Gute Nachrichten sind in der DESG zuletzt also selten geworden. Sportdirektor Robert Bartko hat den Verband im vergangenen Jahr deshalb komplett umgekrempelt. Als neuer Bundestrainer kam Jan van Veen, ein erfahrener Coach aus den Niederlanden. Dann wurde die Nachwuchsarbeit und Talentsichtung verändert und die Trainerausbildung verbessert. Aber Veränderungen brauchen Zeit. Hinter den Leistungsträgern Pechstein, Ihle und Beckert klafft in der Breite weiterhin eine große Lücke: beim Weltcup in Berlin schaffte es die Hälfte der WM-Starter nicht in die Top 10. Auch deshalb stapelte Bartko vor der WM tief: "Theoretisch sind sechs Medaillen drin, es können aber auch nur zwei oder eine oder sogar gar keine werden.""

Eisschnelllauf Berlin 28 01 2017 Saison 2016 2017 Weltcup 1000 m Herren Männer Denny Ihle GER

Auf dem Weg zu Silber: Nico Ihle wurde über 500 m nur vom Niederländer Jan Smirkens bezwungen.

(Foto: imago/Camera 4)

Dass das deutsche Team dennoch mehr als nur eine oder zwei WM-Medaillen gewann, liegt vor allem daran, dass die drei Leistungsträger bei diesen Weltmeisterschaften ihr ganzes Potenzial abrufen konnten.
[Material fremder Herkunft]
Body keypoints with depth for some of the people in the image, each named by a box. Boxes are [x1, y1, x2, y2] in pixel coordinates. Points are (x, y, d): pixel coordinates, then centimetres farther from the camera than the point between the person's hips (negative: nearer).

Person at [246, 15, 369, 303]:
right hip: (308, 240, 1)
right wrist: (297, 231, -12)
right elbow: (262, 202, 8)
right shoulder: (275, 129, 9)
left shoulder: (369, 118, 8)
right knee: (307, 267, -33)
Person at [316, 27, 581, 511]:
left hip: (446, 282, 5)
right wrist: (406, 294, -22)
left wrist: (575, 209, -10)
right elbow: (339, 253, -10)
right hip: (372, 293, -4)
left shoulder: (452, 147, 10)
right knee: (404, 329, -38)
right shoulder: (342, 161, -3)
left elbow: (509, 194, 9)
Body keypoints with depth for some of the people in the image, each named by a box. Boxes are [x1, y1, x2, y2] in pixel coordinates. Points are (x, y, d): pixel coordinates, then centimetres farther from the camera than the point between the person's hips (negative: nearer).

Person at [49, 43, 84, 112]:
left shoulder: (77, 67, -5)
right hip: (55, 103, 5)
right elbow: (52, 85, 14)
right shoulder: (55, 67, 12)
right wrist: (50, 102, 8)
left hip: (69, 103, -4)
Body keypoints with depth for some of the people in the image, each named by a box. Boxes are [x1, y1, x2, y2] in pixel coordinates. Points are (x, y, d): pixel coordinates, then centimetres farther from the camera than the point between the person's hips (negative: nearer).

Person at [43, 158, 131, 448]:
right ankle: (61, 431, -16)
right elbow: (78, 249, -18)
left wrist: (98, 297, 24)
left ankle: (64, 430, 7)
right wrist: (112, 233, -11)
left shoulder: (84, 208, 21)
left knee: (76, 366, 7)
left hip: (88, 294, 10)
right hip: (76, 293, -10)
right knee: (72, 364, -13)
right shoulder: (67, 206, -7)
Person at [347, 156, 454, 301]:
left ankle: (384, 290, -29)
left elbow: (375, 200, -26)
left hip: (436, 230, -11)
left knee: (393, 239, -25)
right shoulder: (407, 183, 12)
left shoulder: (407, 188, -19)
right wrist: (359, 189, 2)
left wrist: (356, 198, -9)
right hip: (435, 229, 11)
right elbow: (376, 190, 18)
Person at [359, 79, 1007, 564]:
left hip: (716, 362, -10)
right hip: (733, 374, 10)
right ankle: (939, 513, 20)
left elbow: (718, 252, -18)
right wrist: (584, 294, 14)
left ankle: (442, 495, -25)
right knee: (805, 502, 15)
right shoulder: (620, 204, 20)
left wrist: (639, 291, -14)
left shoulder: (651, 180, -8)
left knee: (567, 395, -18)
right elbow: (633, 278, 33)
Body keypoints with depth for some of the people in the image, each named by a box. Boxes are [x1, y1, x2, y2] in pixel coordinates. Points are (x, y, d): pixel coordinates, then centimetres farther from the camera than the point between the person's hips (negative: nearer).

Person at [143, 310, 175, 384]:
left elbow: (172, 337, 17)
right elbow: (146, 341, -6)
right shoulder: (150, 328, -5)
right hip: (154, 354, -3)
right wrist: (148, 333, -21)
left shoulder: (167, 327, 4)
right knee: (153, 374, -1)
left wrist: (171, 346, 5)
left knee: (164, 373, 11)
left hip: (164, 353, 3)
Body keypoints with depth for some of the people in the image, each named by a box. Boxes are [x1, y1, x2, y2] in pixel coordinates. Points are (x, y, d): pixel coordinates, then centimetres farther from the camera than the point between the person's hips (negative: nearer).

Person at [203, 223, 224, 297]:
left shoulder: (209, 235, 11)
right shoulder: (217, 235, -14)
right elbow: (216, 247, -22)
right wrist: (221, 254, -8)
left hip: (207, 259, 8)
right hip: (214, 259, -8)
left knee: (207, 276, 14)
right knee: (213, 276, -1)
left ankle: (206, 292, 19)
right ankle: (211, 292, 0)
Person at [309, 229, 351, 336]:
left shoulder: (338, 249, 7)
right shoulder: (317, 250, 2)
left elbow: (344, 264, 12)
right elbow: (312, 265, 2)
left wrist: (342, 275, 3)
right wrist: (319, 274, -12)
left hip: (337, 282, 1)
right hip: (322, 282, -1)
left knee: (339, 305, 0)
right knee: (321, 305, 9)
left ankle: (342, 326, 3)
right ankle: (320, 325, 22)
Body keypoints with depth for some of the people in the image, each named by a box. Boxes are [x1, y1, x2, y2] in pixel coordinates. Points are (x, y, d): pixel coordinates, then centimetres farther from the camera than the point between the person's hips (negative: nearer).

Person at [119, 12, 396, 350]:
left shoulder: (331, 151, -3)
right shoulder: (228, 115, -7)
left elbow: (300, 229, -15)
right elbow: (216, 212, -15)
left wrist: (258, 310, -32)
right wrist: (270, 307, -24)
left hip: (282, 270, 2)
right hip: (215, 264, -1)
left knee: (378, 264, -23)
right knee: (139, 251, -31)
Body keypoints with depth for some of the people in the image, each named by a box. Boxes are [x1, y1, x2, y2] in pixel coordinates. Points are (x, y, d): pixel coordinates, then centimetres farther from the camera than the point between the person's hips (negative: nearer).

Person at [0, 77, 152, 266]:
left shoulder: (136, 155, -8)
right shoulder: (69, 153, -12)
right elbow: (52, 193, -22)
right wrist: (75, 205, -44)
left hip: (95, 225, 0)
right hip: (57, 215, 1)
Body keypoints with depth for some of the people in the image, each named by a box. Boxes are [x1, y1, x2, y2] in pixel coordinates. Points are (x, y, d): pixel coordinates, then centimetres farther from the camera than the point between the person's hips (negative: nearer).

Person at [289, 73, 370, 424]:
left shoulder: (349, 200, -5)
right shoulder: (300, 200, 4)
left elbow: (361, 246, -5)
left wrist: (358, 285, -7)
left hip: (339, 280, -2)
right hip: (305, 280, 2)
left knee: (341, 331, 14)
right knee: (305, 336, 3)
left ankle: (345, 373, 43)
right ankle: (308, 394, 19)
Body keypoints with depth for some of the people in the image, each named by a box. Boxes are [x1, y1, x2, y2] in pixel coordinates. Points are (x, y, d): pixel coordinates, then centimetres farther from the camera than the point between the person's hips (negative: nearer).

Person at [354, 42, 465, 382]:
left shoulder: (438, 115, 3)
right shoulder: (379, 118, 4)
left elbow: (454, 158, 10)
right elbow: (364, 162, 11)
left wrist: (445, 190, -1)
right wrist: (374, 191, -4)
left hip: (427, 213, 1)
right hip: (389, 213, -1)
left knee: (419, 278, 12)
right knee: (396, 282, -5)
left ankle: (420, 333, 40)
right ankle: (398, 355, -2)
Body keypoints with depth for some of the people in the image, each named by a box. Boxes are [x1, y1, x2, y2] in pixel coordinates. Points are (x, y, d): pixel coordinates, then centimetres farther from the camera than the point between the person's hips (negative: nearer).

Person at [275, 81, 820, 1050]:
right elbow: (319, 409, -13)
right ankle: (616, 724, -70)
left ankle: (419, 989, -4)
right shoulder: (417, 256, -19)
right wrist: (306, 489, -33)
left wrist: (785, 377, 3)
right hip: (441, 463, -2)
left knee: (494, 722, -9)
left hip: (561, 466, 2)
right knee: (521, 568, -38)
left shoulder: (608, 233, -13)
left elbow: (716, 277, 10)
Auch wenn sie dafür ihren eigenen Weg gehen mussten. So gründete Pechstein im vergangenen Jahr in Berlin ihr eigenes Privatteam, wo sie ausschließlich mit Männern trainiert. Das soll ihr die nötige Härte bei den Wettkämpfen verleihen. Beckert, der Bronzemedaillengewinner über 10 000 Meter, bleibt in den Niederlanden und kommt nach seinem Eingewöhnungsjahr immer besser mit den höheren Trainingsumfängen zurecht. "Ich freue mich riesig, dass mein Plan so gut aufgegangen ist", sagte Beckert. Nur vor seinem Wettkampf erlebte er Unerfreuliches. Weil er im Stau steckte, sprang er aus dem Auto und rannte die letzte Strecke zur Anlage. "Ich war ein bisschen sauer, denn man trainiert das ganze Jahr für diesen Wettkampf, und dann passiert so etwas", sagte Beckert, der aber aus gutem Grund entspannt blieb: "Was dann passiert ist, ist natürlich megageil."

Und Ihle? Trainiert weiter mit seinem Bruder Denny in Chemnitz. "Ich bin in der Form meines Lebens", sagt Ihle. In zwei Wochen will er bei der Sprint-WM in Calgary den deutschen Rekord über 500 Meter knacken. Es wäre eine weitere gute Nachricht für die DESG.